▶ [Extract provided]
——————

The BaseCamp facilities and expertise will also be open to "selected strategic partners" to keep the site operating at its "highest level of efficiency and quality."

"We're not a CDMO," clarified Finer. "We want strategic partners that have objectives that are mutually beneficial, that is, bringing innovative products to patients, with severe unmet medical needs that can only be provided for with cell and gene therapies, or regenerative medicines."

So how is ElevateBio picking its projects? 

“What we’ve been doing is identifying innovation at all stages, from late preclinical to advanced clinical stages of development. We’re looking forward to providing updates on initial company building in the coming weeks and months,” Hallal said. The company isn’t tying itself to any one approach or disease, but will pay particular attention to treatments in immunotherapy, regenerative medicine or in vivo gene therapy. 

“If we believe there is a great match between us and the scientific founder, and that our capabilities provide that scientific founder with what they need to advance their programs with speed and quality, we want to make that an ElevateBio portfolio company,” Hallal said. “We are customizing our capabilities to their needs; we expect with a facility the size of BaseCamp to be able to accommodate multiple portfolio companies.”

——————

▶ [Supplied data]

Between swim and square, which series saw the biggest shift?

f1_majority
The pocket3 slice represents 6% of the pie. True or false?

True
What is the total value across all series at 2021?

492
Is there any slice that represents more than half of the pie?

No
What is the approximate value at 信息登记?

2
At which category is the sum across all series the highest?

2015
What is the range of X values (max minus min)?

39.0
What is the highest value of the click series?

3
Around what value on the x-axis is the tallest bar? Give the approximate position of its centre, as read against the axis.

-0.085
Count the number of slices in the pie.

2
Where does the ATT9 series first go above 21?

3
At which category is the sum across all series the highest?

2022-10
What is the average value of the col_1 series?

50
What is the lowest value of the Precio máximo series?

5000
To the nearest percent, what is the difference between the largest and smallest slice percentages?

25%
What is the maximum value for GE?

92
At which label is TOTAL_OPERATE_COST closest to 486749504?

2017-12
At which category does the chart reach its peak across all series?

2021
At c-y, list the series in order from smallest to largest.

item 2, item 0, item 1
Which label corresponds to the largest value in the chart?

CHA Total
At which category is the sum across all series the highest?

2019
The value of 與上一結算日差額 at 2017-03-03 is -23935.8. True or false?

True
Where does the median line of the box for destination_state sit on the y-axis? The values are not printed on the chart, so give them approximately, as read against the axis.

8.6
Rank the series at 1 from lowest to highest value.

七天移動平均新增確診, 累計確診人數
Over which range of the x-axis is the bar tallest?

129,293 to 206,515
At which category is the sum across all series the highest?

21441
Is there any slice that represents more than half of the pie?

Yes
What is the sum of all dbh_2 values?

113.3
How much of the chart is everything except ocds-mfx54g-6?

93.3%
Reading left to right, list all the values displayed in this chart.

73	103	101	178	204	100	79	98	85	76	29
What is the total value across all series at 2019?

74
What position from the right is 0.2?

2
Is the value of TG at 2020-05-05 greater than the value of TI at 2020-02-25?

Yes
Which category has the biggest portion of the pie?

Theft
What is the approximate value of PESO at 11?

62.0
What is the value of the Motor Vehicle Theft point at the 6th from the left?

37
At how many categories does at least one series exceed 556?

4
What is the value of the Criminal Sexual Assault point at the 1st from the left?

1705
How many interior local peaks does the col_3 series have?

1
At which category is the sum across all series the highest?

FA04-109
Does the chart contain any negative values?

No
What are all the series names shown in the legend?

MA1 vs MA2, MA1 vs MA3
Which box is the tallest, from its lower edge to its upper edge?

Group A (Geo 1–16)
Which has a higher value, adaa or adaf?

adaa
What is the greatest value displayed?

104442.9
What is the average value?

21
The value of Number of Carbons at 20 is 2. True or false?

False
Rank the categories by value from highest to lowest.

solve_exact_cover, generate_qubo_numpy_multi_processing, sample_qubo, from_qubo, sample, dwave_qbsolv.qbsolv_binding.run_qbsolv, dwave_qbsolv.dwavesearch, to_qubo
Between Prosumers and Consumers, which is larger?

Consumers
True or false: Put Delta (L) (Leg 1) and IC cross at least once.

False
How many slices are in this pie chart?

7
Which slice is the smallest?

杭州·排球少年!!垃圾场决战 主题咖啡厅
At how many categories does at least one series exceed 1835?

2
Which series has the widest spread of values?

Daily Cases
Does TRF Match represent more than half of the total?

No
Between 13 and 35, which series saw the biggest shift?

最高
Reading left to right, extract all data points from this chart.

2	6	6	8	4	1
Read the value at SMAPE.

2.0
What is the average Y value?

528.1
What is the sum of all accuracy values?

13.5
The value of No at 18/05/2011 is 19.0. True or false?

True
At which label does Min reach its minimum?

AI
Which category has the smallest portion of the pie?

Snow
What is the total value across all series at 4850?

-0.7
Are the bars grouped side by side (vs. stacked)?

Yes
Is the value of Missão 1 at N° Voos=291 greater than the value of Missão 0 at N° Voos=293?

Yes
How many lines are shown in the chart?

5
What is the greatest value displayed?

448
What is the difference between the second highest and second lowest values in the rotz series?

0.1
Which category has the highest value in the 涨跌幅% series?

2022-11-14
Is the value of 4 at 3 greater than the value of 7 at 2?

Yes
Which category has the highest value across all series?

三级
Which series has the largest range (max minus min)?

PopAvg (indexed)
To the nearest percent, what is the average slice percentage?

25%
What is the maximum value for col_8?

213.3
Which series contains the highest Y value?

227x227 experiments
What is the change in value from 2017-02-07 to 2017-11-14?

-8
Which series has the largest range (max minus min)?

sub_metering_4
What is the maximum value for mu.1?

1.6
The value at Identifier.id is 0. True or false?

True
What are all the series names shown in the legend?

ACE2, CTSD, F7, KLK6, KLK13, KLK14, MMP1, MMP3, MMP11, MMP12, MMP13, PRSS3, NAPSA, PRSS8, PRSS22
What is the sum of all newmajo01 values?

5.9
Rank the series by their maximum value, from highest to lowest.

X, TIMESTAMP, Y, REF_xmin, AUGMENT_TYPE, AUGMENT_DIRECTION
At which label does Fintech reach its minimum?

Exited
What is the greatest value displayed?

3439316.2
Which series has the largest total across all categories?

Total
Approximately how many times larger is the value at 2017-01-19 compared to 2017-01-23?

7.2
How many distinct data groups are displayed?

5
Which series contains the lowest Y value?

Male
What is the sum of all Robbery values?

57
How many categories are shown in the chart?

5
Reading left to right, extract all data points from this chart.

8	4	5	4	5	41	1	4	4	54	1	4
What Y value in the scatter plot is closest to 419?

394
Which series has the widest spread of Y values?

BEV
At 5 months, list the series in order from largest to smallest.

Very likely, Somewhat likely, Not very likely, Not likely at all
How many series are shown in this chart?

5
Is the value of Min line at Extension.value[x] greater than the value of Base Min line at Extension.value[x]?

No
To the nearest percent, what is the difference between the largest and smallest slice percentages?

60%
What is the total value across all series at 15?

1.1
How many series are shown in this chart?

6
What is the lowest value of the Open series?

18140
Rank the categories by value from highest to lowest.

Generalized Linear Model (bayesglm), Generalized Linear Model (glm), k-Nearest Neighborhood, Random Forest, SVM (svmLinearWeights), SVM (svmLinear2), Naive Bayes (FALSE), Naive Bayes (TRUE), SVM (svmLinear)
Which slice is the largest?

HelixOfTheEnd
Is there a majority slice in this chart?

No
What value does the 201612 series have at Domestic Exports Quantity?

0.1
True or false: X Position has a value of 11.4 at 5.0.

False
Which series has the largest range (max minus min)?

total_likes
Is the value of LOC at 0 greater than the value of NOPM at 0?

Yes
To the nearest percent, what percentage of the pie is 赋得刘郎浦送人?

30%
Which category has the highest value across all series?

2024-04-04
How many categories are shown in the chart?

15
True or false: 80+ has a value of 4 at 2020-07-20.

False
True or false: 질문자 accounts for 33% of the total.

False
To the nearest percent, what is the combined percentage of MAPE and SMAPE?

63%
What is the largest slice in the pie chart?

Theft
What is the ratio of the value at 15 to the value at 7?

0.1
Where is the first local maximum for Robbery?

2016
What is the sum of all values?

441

——————

▶ [Activities]
- 1) In the ElevateBio text, which three treatment areas will the company pay particular attention to?
- 2) Continue the text about ElevateBio and its BaseCamp facility from the point where it stops.
The entries have no connection to the ElevateBio text.

▶ [Results]
- 1) Immunotherapy, regenerative medicine and in vivo gene therapy.

- 2)
“Our strategy is to be a substantial holder of equity in those portfolio companies, but syndicating over time so our percent ownership might decline over time as we are creating more and more value,” Hallal said. “We can envision, for example, having those companies go public through an IPO and continuing to benefit from our staff that founded and drove that company forward.” 

In the future, ElevateBio may choose to invest more in its portfolio companies—an option that its series A backers could pursue as well. Those investors include the UBS Oncology Impact Fund managed by MPM Capital and F2 Ventures, EcoR1 Capital, Redmile Group and Samsara BioCapital.